The second Sunday of Lent

Submitted by Anonymous (not verified) on Sat, 02/28/2015 - 23:31

What do we mean when we say that we make a sacrifice? I have sacrificed my career for my children! I sacrifice a lot for my job! Love demands that we make many sacrifices! Sometimes we must sacrifice life itself for the sake of integrity! Christ sacrificed himself for our sins! The Eucharist is a sacrifice!

From what is common in all these expressions we can extract Webster’s definition of a sacrifice: The surrender of something of value for the sake of something else.

That is a good definition, but it contains more than first meets the eye, as is evident when we look at the concept of sacrifice in the Jewish and Christian scriptures. Take, for example, the famous story where Abraham is asked to sacrifice his son, Isaac. What is ultimately behind God’s invitation to Abraham to sacrifice Isaac on an altar?

These are the outer elements of the story: Abraham has longed for a son for many years. Finally, after the situation was humanly hopeless, Sarah conceives and he is given a son, Isaac, who is the described as Abraham’s “only one”, his “precious one”. But then God invites Abraham to take Isaac and offer him in sacrifice. Abraham, with a heavy heart, agrees to the request and sets off with Isaac, carrying wood, fire, and a knife, all the while having to answer his son’s curiosity about why they were not bringing a victim for the sacrifice.

When they arrive at the place of sacrifice, Abraham gathers the wood, lights the fire, binds Isaac, and then raises the knife to kill him. But God intervenes, stops the sacrifice, and gives Abraham a ram instead to offer. The story ends with Abraham walking back to his own land together with Isaac. What is the deep lesson inside this story?

At one level, the lesson is that God does not want human sacrifice, but there is a deeper, more intimate, inner lesson that teaches us something about the innate need inside of us to offer sacrifice. Simply put, the lesson is this: In order for something to be received as a gift it must be received twice. What is implied here?

A gift, by definition, is something that is not deserved but given freely. What is our first impulse when we are given a gift? Our instinctual response is: “I can’t take this! I don’t deserve this!” In essence, that gesture, that healthy instinctual response, is an attempt to give the gift back to its giver. But, of course, the giver refuses to take the gift back and re-gives it to us with the assurance: “But I want you to have this!” When we receive it the second time, it is now more properly ours because, by trying to give it back, we healthily recognized that it was a gift, unmerited, undeserved.

TASK —
Write the next part of the Lenten reflection on sacrifice above, picking up after its final sentence.

PROVIDED RECORDS —
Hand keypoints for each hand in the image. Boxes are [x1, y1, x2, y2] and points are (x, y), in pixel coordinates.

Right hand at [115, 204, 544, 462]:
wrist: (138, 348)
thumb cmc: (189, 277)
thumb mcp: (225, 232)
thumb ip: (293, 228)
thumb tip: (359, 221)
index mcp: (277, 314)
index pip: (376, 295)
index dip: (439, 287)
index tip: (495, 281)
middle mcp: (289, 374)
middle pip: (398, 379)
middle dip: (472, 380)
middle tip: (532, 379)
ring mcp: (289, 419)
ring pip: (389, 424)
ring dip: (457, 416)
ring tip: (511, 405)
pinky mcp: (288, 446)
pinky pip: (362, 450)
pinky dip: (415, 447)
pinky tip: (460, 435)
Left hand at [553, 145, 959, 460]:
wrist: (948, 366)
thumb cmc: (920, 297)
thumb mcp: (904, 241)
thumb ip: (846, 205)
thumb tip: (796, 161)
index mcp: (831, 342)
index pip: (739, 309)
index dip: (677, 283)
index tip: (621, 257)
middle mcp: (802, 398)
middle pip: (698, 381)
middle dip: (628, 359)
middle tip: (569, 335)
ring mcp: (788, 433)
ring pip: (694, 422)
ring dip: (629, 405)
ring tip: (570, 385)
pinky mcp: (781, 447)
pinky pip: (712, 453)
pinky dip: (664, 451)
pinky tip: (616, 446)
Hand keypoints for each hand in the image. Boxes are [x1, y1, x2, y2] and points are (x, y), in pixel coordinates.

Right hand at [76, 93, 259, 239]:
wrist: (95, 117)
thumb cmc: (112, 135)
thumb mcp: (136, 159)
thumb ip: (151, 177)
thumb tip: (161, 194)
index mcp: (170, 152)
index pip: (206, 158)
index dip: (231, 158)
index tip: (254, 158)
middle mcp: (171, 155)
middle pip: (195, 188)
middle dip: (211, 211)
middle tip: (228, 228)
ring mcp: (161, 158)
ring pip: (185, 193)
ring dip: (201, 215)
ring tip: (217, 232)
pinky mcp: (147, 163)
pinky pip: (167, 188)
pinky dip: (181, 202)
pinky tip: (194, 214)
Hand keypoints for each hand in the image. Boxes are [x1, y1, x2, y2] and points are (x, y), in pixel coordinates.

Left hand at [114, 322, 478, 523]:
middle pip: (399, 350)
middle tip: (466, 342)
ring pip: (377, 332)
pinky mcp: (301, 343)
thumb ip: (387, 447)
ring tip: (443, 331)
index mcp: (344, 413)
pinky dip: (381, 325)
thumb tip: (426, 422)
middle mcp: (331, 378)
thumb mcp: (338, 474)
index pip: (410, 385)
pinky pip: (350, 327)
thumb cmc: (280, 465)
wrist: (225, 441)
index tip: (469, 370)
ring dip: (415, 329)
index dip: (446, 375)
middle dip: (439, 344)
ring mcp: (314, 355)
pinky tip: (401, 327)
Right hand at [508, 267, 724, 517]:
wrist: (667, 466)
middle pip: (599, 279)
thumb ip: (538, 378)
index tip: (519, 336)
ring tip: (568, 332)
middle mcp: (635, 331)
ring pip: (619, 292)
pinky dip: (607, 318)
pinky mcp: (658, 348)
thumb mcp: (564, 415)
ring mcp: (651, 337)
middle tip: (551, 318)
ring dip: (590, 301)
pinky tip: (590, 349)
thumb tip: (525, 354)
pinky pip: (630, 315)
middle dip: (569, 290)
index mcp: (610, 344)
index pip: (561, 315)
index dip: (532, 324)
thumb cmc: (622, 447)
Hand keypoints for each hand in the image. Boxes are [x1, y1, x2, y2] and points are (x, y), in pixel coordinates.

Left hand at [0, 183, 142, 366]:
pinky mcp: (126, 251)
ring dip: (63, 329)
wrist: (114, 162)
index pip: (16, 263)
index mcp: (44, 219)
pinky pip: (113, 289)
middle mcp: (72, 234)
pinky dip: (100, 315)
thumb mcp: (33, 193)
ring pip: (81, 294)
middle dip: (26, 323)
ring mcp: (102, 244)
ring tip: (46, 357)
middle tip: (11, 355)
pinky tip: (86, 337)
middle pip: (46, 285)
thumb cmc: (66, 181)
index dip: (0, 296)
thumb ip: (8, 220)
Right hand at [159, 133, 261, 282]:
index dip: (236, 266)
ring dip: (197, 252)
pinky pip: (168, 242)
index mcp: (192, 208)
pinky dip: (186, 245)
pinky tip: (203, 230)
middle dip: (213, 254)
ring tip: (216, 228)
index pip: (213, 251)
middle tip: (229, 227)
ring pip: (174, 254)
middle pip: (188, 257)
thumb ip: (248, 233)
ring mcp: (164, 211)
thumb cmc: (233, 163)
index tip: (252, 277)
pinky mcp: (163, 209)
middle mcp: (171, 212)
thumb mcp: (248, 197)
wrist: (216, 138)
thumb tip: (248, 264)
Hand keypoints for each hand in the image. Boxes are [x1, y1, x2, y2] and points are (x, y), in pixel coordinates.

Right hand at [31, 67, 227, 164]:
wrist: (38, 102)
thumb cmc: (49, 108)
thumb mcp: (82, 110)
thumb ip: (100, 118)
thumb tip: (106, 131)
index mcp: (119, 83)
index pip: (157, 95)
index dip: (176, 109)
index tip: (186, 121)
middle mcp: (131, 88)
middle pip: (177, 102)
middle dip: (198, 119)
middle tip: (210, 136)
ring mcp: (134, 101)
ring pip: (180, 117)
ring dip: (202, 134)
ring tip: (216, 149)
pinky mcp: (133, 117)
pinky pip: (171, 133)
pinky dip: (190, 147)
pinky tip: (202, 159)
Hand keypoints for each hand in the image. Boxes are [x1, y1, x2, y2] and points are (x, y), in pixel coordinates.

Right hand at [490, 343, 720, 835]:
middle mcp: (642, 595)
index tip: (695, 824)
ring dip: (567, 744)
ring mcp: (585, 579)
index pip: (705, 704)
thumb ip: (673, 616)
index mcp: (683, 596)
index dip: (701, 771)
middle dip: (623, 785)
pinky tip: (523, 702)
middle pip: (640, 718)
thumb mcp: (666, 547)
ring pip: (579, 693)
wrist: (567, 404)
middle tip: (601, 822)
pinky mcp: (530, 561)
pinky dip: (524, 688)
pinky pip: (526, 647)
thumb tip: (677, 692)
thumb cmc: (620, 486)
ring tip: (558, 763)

--

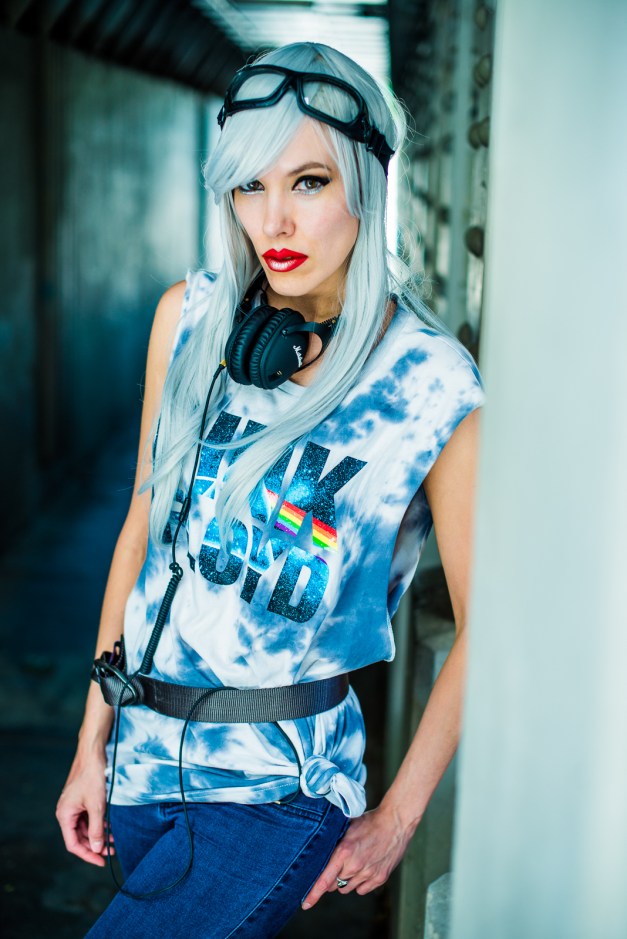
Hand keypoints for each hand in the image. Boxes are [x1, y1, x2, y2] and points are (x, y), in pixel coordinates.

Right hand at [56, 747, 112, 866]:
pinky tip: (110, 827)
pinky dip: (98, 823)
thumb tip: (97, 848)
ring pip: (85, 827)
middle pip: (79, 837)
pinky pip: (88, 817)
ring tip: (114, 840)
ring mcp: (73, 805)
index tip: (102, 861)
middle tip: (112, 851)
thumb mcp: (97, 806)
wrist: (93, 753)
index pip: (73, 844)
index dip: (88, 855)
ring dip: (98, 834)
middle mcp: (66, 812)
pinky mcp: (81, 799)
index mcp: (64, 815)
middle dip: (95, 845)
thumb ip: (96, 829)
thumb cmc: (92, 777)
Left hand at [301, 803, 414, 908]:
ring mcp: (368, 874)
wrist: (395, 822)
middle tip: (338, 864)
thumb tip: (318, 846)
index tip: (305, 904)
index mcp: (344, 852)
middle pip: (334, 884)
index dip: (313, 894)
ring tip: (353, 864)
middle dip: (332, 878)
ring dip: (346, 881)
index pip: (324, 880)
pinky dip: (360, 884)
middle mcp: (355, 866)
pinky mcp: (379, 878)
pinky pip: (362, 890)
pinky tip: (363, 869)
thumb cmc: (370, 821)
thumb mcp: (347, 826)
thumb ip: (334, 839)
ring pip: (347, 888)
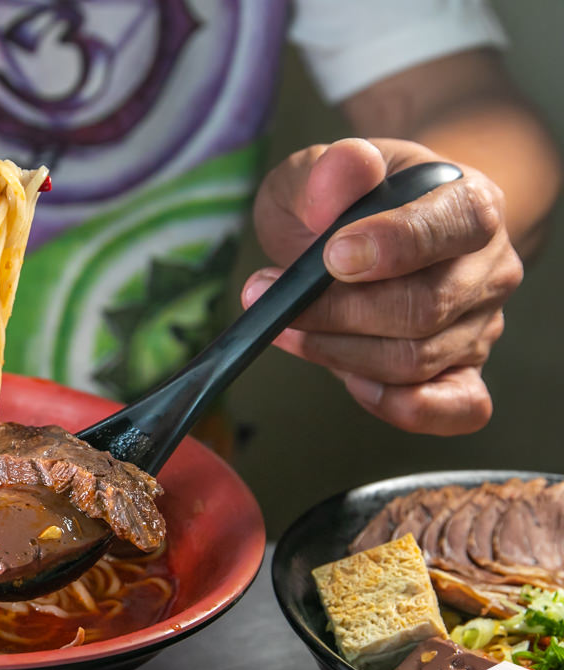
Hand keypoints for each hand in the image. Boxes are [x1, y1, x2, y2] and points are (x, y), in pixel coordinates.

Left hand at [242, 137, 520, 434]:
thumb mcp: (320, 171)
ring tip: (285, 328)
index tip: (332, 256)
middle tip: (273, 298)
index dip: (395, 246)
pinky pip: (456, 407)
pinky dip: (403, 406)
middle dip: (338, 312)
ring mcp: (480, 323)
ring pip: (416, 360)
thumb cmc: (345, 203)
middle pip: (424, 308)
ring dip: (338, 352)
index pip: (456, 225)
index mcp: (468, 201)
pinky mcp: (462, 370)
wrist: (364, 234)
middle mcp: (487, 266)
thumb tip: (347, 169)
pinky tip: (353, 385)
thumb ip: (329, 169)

RESPONSE —
That is the exact set of dynamics within the story of Abraham offering to sacrifice Isaac. Isaac comes to him as the greatest, most-undeserved, gift of his life. His willingness to sacrifice him parallels the instinctual gesture: “I don’t deserve this! I cannot accept this!” He offers the gift back to its giver. But the giver, Love itself, stops the gesture and gives the gift the second time. Now Abraham can receive Isaac, without guilt, as gift. When they are walking back home, Isaac is now Abraham’s son in a way that he never was before. Abraham had to receive the gift twice by sacrificing it the first time.

That is the essence of sacrifice: To properly receive anything, including life itself, requires that we recognize it precisely as gift, as something undeserved. And to do that requires sacrifice, a willingness to give some or the entire gift back to its giver.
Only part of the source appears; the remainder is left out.